Chatterjee has also been invited for research seminars at universities around the world including UC Berkeley, Stanford University (Hoover IP2 conference 2016 and 2017), University of Pennsylvania's LDI Research Seminar Series & India & Innovation Conference, NBER Summer Institute & Productivity Meetings, the 2016 Lifesciences Symposium by Bates & White, Georgia Institute of Technology, London Business School, National University of Singapore, Institute of Innovation Research at Hitotsubashi University, Peking University HSBC Business School, Indian Statistical Institute, Delhi & Kolkata and Indian Institute of Management at Ahmedabad and Kolkata. In the past, Chatterjee has consulted for the World Bank (on Universal Healthcare Coverage in India) & Competition Commission of the Government of India (on Indian pharmaceutical markets). His inputs were cited by the NITI Aayog, India’s central planning authority in a 2015 report on innovation and entrepreneurship policy for the economy.
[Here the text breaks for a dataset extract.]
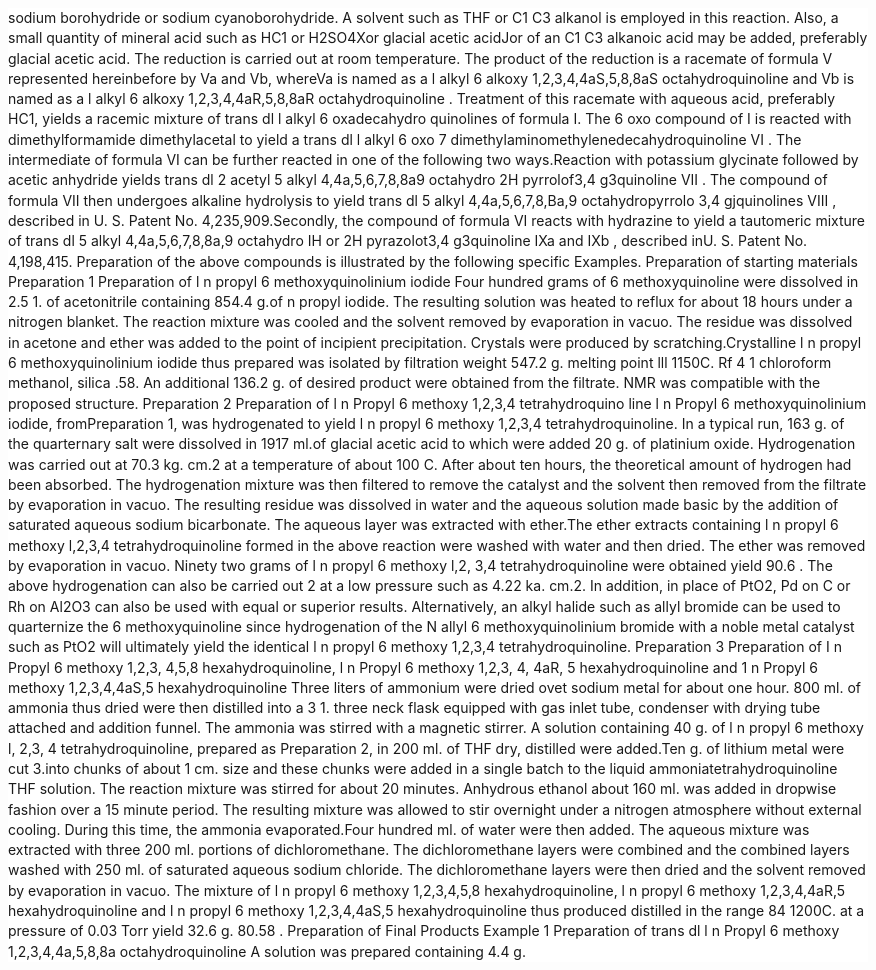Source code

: sodium borohydride or sodium cyanoborohydride. A solvent such as THF or C1 C3 alkanol is employed in this reaction. Also, a small quantity of mineral acid such as HC1 or H2SO4Xor glacial acetic acidJor of an C1 C3 alkanoic acid may be added, preferably glacial acetic acid. The reduction is carried out at room temperature. The product of the reduction is a racemate of formula V represented hereinbefore by Va and Vb, whereVa is named as a l alkyl 6 alkoxy 1,2,3,4,4aS,5,8,8aS octahydroquinoline and Vb is named as a l alkyl 6 alkoxy 1,2,3,4,4aR,5,8,8aR octahydroquinoline . Treatment of this racemate with aqueous acid, preferably HC1, yields a racemic mixture of trans dl l alkyl 6 oxadecahydro quinolines of formula I. The 6 oxo compound of I is reacted with dimethylformamide dimethylacetal to yield a trans dl l alkyl 6 oxo 7 dimethylaminomethylenedecahydroquinoline VI . The intermediate of formula VI can be further reacted in one of the following two ways.Reaction with potassium glycinate followed by acetic anhydride yields trans dl 2 acetyl 5 alkyl 4,4a,5,6,7,8,8a9 octahydro 2H pyrrolof3,4 g3quinoline VII . The compound of formula VII then undergoes alkaline hydrolysis to yield trans dl 5 alkyl 4,4a,5,6,7,8,Ba,9 octahydropyrrolo 3,4 gjquinolines VIII , described in U. S. Patent No. 4,235,909.Secondly, the compound of formula VI reacts with hydrazine to yield a tautomeric mixture of trans dl 5 alkyl 4,4a,5,6,7,8,8a,9 octahydro IH or 2H pyrazolot3,4 g3quinoline IXa and IXb , described inU. S. Patent No. 4,198,415. Preparation of the above compounds is illustrated by the following specific Examples. Preparation of starting materials Preparation 1 Preparation of l n propyl 6 methoxyquinolinium iodide Four hundred grams of 6 methoxyquinoline were dissolved in 2.5 1. of acetonitrile containing 854.4 g.of n propyl iodide. The resulting solution was heated to reflux for about 18 hours under a nitrogen blanket. The reaction mixture was cooled and the solvent removed by evaporation in vacuo. The residue was dissolved in acetone and ether was added to the point of incipient precipitation. Crystals were produced by scratching.Crystalline l n propyl 6 methoxyquinolinium iodide thus prepared was isolated by filtration weight 547.2 g. melting point lll 1150C. Rf 4 1 chloroform methanol, silica .58. An additional 136.2 g. of desired product were obtained from the filtrate. NMR was compatible with the proposed structure. Preparation 2 Preparation of l n Propyl 6 methoxy 1,2,3,4 tetrahydroquino line l n Propyl 6 methoxyquinolinium iodide, fromPreparation 1, was hydrogenated to yield l n propyl 6 methoxy 1,2,3,4 tetrahydroquinoline. In a typical run, 163 g. of the quarternary salt were dissolved in 1917 ml.of glacial acetic acid to which were added 20 g. of platinium oxide. Hydrogenation was carried out at 70.3 kg. cm.2 at a temperature of about 100 C. After about ten hours, the theoretical amount of hydrogen had been absorbed. The hydrogenation mixture was then filtered to remove the catalyst and the solvent then removed from the filtrate by evaporation in vacuo. The resulting residue was dissolved in water and the aqueous solution made basic by the addition of saturated aqueous sodium bicarbonate. The aqueous layer was extracted with ether.The ether extracts containing l n propyl 6 methoxy l,2,3,4 tetrahydroquinoline formed in the above reaction were washed with water and then dried. The ether was removed by evaporation in vacuo. Ninety two grams of l n propyl 6 methoxy l,2, 3,4 tetrahydroquinoline were obtained yield 90.6 . The above hydrogenation can also be carried out 2 at a low pressure such as 4.22 ka. cm.2. In addition, in place of PtO2, Pd on C or Rh on Al2O3 can also be used with equal or superior results. Alternatively, an alkyl halide such as allyl bromide can be used to quarternize the 6 methoxyquinoline since hydrogenation of the N allyl 6 methoxyquinolinium bromide with a noble metal catalyst such as PtO2 will ultimately yield the identical l n propyl 6 methoxy 1,2,3,4 tetrahydroquinoline. Preparation 3 Preparation of I n Propyl 6 methoxy 1,2,3, 4,5,8 hexahydroquinoline, l n Propyl 6 methoxy 1,2,3, 4, 4aR, 5 hexahydroquinoline and 1 n Propyl 6 methoxy 1,2,3,4,4aS,5 hexahydroquinoline Three liters of ammonium were dried ovet sodium metal for about one hour. 800 ml. of ammonia thus dried were then distilled into a 3 1. three neck flask equipped with gas inlet tube, condenser with drying tube attached and addition funnel. The ammonia was stirred with a magnetic stirrer. A solution containing 40 g. of l n propyl 6 methoxy l, 2,3, 4 tetrahydroquinoline, prepared as Preparation 2, in 200 ml. of THF dry, distilled were added.Ten g. of lithium metal were cut 3.into chunks of about 1 cm. size and these chunks were added in a single batch to the liquid ammoniatetrahydroquinoline THF solution. The reaction mixture was stirred for about 20 minutes. Anhydrous ethanol about 160 ml. was added in dropwise fashion over a 15 minute period. The resulting mixture was allowed to stir overnight under a nitrogen atmosphere without external cooling. During this time, the ammonia evaporated.Four hundred ml. of water were then added. The aqueous mixture was extracted with three 200 ml. portions of dichloromethane. The dichloromethane layers were combined and the combined layers washed with 250 ml. of saturated aqueous sodium chloride. The dichloromethane layers were then dried and the solvent removed by evaporation in vacuo. The mixture of l n propyl 6 methoxy 1,2,3,4,5,8 hexahydroquinoline, l n propyl 6 methoxy 1,2,3,4,4aR,5 hexahydroquinoline and l n propyl 6 methoxy 1,2,3,4,4aS,5 hexahydroquinoline thus produced distilled in the range 84 1200C. at a pressure of 0.03 Torr yield 32.6 g. 80.58 . Preparation of Final Products Example 1 Preparation of trans dl l n Propyl 6 methoxy 1,2,3,4,4a,5,8,8a octahydroquinoline A solution was prepared containing 4.4 g.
Chatterjee has been actively involved in executive education with healthcare executives and leaders conducting programs as faculty director and instructor with Johnson & Johnson (on Indian hospital markets), with Novartis (on women healthcare leaders in India), with Novo Nordisk (on Indian pharmaceutical industry & health economics) and with Wockhardt, Jubilant, & Micro-Labs (on growth strategies and managerial economics). In addition he also co-created the executive teaching program on Management of Technology Innovation listed on The Economist.
In 2015, Chatterjee conceptualized and chaired the 1st India Conference on Innovation, Intellectual Property & Competition, a first of its kind international innovation policy conference in India supported by Qualcomm Inc. & Tata Trusts. This conference witnessed noted scholars on global institutions and innovation presenting their work and thoughts on Innovation in India, including David Teece, Tarun Khanna, Stuart Graham, Lee Branstetter, Kamal Saggi and Zorina Khan among others. In addition industry leaders and policy makers also presented their thoughts. In 2018, this conference reconvened at the Indian School of Business with a key note speech from Mr. Suresh Prabhu, Minister of Commerce & Industry and Civil Aviation, Government of India. Chatterjee was the co-chair in the 2018 version with prominent international scholars in innovation policy and the global economy presenting their work.
Chatterjee's deep passion about Indian healthcare markets and for democratizing education has also resulted in the first ever MOOC on healthcare markets in India in 2016 available through edX. He has also been a visiting faculty member at IIM Visakhapatnam. He enjoys regularly contributing policy and managerial Op-Eds at outlets like Vox-EU, The Hill, Livemint, Economic Times, Times of India, India Abroad, DNA India, & Hindustan Times. During his spare time, Chatterjee is occupied with his family and 5 year old son while dabbling willy-nilly in experimental cooking at their home kitchen.